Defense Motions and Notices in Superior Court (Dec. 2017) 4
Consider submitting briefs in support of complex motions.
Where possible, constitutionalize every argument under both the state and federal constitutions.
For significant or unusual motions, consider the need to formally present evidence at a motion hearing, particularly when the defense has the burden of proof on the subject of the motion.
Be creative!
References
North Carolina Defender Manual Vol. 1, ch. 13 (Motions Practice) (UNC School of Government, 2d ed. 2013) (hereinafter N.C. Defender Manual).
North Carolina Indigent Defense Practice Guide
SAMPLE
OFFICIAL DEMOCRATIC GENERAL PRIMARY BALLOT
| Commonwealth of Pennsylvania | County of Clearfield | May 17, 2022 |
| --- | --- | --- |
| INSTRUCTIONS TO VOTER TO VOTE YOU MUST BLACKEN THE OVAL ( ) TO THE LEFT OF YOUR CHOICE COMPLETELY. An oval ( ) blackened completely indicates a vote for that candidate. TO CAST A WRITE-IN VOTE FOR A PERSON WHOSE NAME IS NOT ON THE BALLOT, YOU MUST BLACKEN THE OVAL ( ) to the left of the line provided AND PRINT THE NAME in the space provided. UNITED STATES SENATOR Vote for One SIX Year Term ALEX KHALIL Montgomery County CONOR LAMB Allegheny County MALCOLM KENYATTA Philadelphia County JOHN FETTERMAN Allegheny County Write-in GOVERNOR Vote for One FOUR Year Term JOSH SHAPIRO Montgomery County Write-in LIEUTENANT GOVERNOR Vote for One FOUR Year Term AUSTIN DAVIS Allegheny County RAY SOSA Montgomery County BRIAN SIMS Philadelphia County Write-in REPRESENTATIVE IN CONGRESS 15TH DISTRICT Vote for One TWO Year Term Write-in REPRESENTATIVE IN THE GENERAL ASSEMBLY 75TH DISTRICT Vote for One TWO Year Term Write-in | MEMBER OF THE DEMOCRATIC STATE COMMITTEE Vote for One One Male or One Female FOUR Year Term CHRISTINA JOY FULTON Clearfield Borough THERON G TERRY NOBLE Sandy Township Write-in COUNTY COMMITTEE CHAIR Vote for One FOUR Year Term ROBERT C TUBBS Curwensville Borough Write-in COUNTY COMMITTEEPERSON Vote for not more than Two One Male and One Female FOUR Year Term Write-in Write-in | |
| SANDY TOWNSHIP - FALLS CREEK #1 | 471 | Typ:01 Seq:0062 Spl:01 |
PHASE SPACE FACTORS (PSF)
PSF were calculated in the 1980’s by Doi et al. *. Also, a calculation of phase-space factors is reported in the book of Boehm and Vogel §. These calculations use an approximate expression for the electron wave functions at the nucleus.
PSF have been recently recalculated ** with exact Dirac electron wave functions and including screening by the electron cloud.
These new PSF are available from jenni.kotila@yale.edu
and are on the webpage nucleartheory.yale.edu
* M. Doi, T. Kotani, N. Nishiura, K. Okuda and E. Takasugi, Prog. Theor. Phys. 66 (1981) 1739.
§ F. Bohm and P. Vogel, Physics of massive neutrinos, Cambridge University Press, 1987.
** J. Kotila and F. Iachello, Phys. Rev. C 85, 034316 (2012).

━━━━━━━━━━━━━━━━━━━━

What the task requires
Whenever a line of the data above holds the word "yale", it counts once; report the total number of such lines and nothing more.

Exercise answer
2